The Excited or Hyperactive Client
Excited clients are some of our favorites because they are fun. Excitement is fun, but much like anxiety, excitement triggers physiological responses that can be taxing. Though these clients can be fun, they can be more likely to get distracted, have a low attention span, or may be less likely to remember instructions. Try these techniques:
- Create Structure – Create elements of structure in training sessions by doing things like following a warm-up, workout, and/or cool-down routine that’s similar during each session. Create a start and end time and use alarms as needed.
- Limit Distractions – If possible, train with these clients during less busy hours at gyms and health clubs, or preferably in a private space.

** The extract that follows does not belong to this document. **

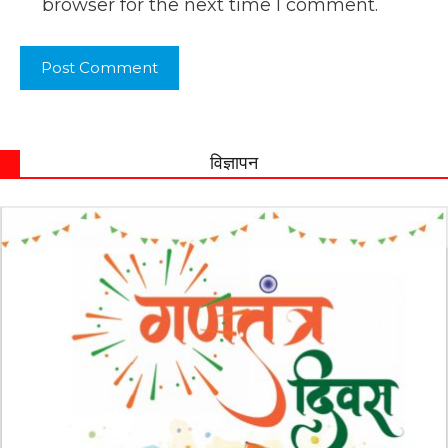
browser for the next time I comment.
विज्ञापन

- Planning – Encourage these clients to schedule exercise on their calendars and set alarms so that if they are distracted or forgetful, they have a helpful reminder.
- Written Instructions – If your client is doing a training program at home or on their own, written instructions will be helpful if they become forgetful or distracted. Tools like Workout Labs are very helpful.
Teaching clients some of these cognitive techniques can help them become more successful in adhering to and enjoying a training program and ultimately find a better balance in their day to day life. Remember, as a personal trainer, it is not within your scope to provide mental health advice or counseling, but you can implement techniques like these. If your client needs mental health counseling, encourage them to see a mental health professional.